DITEMUKAN Varian Baru Corona, Satgas Lakukan Pengetatan WNA Masuk Indonesia

- Penulis

Kamis, 24 Desember 2020 - 23:33

facebook twitter whatsapp telegram line copy

URL berhasil dicopy

facebook icon twitter icon whatsapp icon telegram icon line icon copy

URL berhasil dicopy

Jubir Satgas Penanganan COVID-19 Wiku Adisasmito Wiku Adisasmito. (Foto/Dok.Biro Pers Sekretariat Presiden)

SuarIndonesia – Pemerintah Indonesia melakukan pengetatan terhadap warga negara asing yang akan masuk ke RI. Pengetatan itu dilakukan setelah ditemukan varian baru virus COVID-19 di Inggris.

“Pemerintah pun tanggap melalui kebijakan pengetatan mobilitas termasuk kedatangan orang dari luar negeri. Hal ini diperlukan dengan tujuan untuk melindungi keselamatan dan kesehatan warga Indonesia dari kemunculan imported case,” kata juru bicara Satgas Penanganan COVID-19 Wiku Adisasmito melalui siaran langsung di YouTube Sekretariat Presiden, Kamis (24/12/2020), diliris dari detikcom.

Wiku mengatakan varian baru COVID-19 ditemukan di Inggris. Virus itu teridentifikasi SARS-CoV-2 VUI 202012/01.

Wiku menjelaskan aturan pembatasan itu berlaku untuk kedatangan dari Inggris, negara Eropa, dan Australia.

Ia mengatakan WNA yang datang dari Inggris untuk sementara dilarang masuk ke Indonesia. Sedangkan untuk WNA yang datang dari wilayah Eropa dan Australia wajib menunjukkan hasil tes PCR negatif yang berlaku 2×24 jam sejak keberangkatan.

“Maka surat edaran ini mengatur warga negara asing dari Inggris baik secara langsung atau transit tidak dapat masuki wilayah Indonesia untuk sementara waktu. Untuk warga negara dari wilayah Eropa, Australia, yang masuk ke Indonesia baik secara langsung atau transit di negara asing harus menunjukkan hasil negatif tes AT PCR di negara asal yang berlaku maksimal 2×24 sebelum jam keberangkatan. Sedangkan WNI yang dari Australia dan Eropa yang masuk ke Indonesia baik secara langsung dan transit di negara asing harus menunjukkan hasil negatif tes AT PCR di negara asal yang berlaku maksimal 2×14 jam,” ungkap Wiku.

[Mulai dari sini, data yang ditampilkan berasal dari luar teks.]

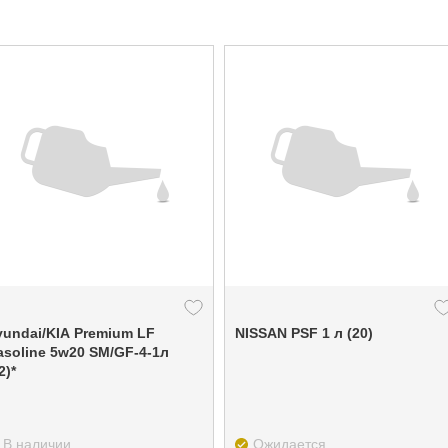
yundai/KIA Premium LF
NISSAN PSF 1 л (20)
asoline 5w20 SM/GF-4-1л
2)*
В наличии
Ожидается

Kemudian, Wiku mengatakan para pendatang yang bisa menunjukkan hasil negatif tes PCR itu wajib melakukan tes PCR ulang. Ia mengatakan jika hasil tes ulang menunjukkan hasil positif, harus menjalani perawatan lanjutan, sedangkan negatif harus melakukan isolasi mandiri lima hari.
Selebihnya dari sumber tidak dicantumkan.